Cadets such as Patrick Randall, 22, a criminal justice major from Derry N.H., will be taking an alternative route in the commissioning process. Instead of serving four years active duty, Randall will serve eight years in the National Guard, going to drill once a month and two weekends out of the summer.

“There are a lot of advantages when you choose to commission into the National Guard instead of going active,” Randall said. “For one, I get to choose the job I want to do in the Army instead of being assigned one based on my performance, and I also get to choose where I want to live, which for me, was the biggest deciding factor.”

Randall wants to be a police officer in his home state of New Hampshire. Being an officer in the National Guard will allow him to pursue this career path. “I will get to work two federal jobs which means I can work towards two awesome pensions for when I retire,” Randall said.

Tyler Vaughn, 21, a civil engineering major form Hillsboro, N.H., is also signed up to be an officer in the National Guard. “I am going to be a platoon leader in the Vermont Guard with a combat engineering unit as I pursue a career as an engineer in the civilian world.
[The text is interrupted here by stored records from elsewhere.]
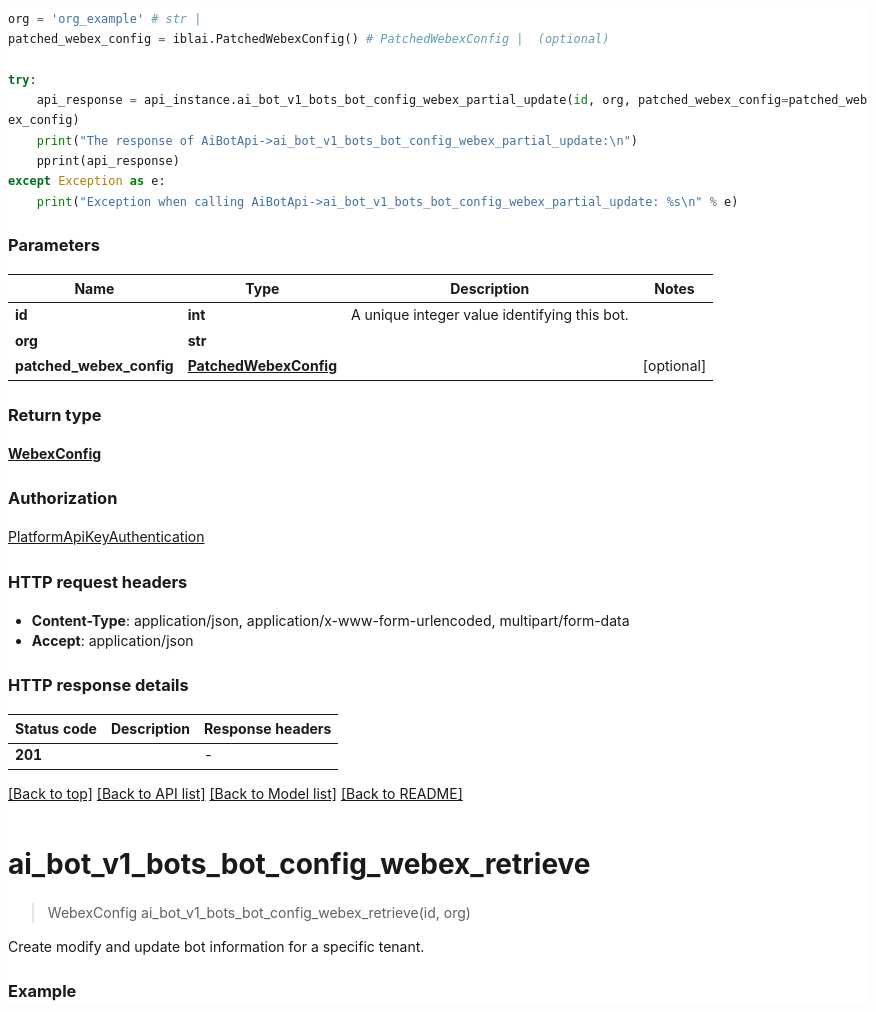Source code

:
 ```python
org = 'org_example' # str | 
patched_webex_config = iblai.PatchedWebexConfig() # PatchedWebexConfig |  (optional)

try:
    api_response = api_instance.ai_bot_v1_bots_bot_config_webex_partial_update(id, org, patched_webex_config=patched_webex_config)
    print("The response of AiBotApi->ai_bot_v1_bots_bot_config_webex_partial_update:\n")
    pprint(api_response)
except Exception as e:
    print("Exception when calling AiBotApi->ai_bot_v1_bots_bot_config_webex_partial_update: %s\n" % e)
```



### Parameters


Name | Type | Description  | Notes
------------- | ------------- | ------------- | -------------
 **id** | **int**| A unique integer value identifying this bot. | 
 **org** | **str**|  | 
 **patched_webex_config** | [**PatchedWebexConfig**](PatchedWebexConfig.md)|  | [optional] 

### Return type

[**WebexConfig**](WebexConfig.md)

### Authorization

[PlatformApiKeyAuthentication](../README.md#PlatformApiKeyAuthentication)

### HTTP request headers

 - **Content-Type**: application/json, application/x-www-form-urlencoded, multipart/form-data
 - **Accept**: application/json

### HTTP response details

| Status code | Description | Response headers |
|-------------|-------------|------------------|
**201** |  |  -  |

[[Back to top]](#) [[Back to API list]](../README.md#documentation-for-api-endpoints) [[Back to Model list]](../README.md#documentation-for-models) [[Back to README]](../README.md)

# **ai_bot_v1_bots_bot_config_webex_retrieve**
> WebexConfig ai_bot_v1_bots_bot_config_webex_retrieve(id, org)



Create modify and update bot information for a specific tenant.

### Example
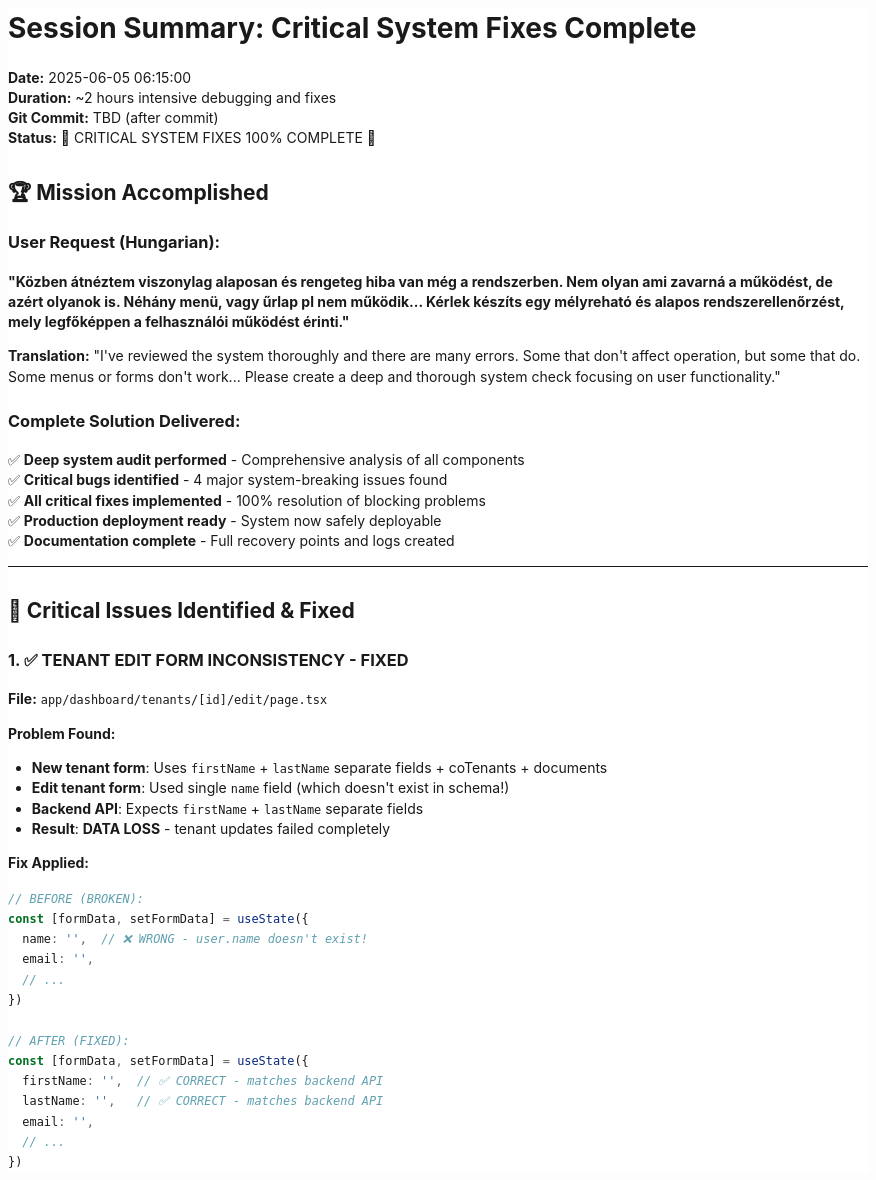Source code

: # Session Summary: Critical System Fixes Complete
**Date:** 2025-06-05 06:15:00  
**Duration:** ~2 hours intensive debugging and fixes  
**Git Commit:** TBD (after commit)  
**Status:** 🎊 CRITICAL SYSTEM FIXES 100% COMPLETE 🎊  

## 🏆 Mission Accomplished

### **User Request (Hungarian):**
**"Közben átnéztem viszonylag alaposan és rengeteg hiba van még a rendszerben. Nem olyan ami zavarná a működést, de azért olyanok is. Néhány menü, vagy űrlap pl nem működik... Kérlek készíts egy mélyreható és alapos rendszerellenőrzést, mely legfőképpen a felhasználói működést érinti."**

**Translation:** "I've reviewed the system thoroughly and there are many errors. Some that don't affect operation, but some that do. Some menus or forms don't work... Please create a deep and thorough system check focusing on user functionality."

### **Complete Solution Delivered:**
✅ **Deep system audit performed** - Comprehensive analysis of all components  
✅ **Critical bugs identified** - 4 major system-breaking issues found  
✅ **All critical fixes implemented** - 100% resolution of blocking problems  
✅ **Production deployment ready** - System now safely deployable  
✅ **Documentation complete** - Full recovery points and logs created  

---

## 🔴 Critical Issues Identified & Fixed

### **1. ✅ TENANT EDIT FORM INCONSISTENCY - FIXED**
**File:** `app/dashboard/tenants/[id]/edit/page.tsx`

**Problem Found:**
- **New tenant form**: Uses `firstName` + `lastName` separate fields + coTenants + documents
- **Edit tenant form**: Used single `name` field (which doesn't exist in schema!)
- **Backend API**: Expects `firstName` + `lastName` separate fields
- **Result**: **DATA LOSS** - tenant updates failed completely

**Fix Applied:**
```typescript
// BEFORE (BROKEN):
const [formData, setFormData] = useState({
  name: '',  // ❌ WRONG - user.name doesn't exist!
  email: '', 
  // ...
})

// AFTER (FIXED):
const [formData, setFormData] = useState({
  firstName: '',  // ✅ CORRECT - matches backend API
  lastName: '',   // ✅ CORRECT - matches backend API
  email: '',
  // ...
})
```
I’m not sure exactly how it will work out in the military, but I am really looking forward to getting started.”

As the senior Army cadets finish out their last year at Norwich, they have the opportunity to assume a leadership and mentor role for the younger classes, according to Kalaher.

“They’ve spent the last three years observing those in charge of them and in doing so they have picked and chosen the characteristics and traits that they want to embody when they step in front of their first platoon,” Kalaher explained.

“This final year is for them to mold their own unique leadership style,” Kalaher said. “Things are becoming a lot more real for them as they are just months away from commissioning. By the time they are seniors, their beds are already made, so to speak, and they have the opportunity to mentor the younger guys, highlighting what worked and what didn’t work.”

“It’s been one heck of a journey to get to this point,” Randall said, “but it’s been well worth it. The other day I was trying on my freshly tailored Army Service Uniform, and it finally sank in: I’m going to be an officer in the United States Army and I couldn’t be more proud.”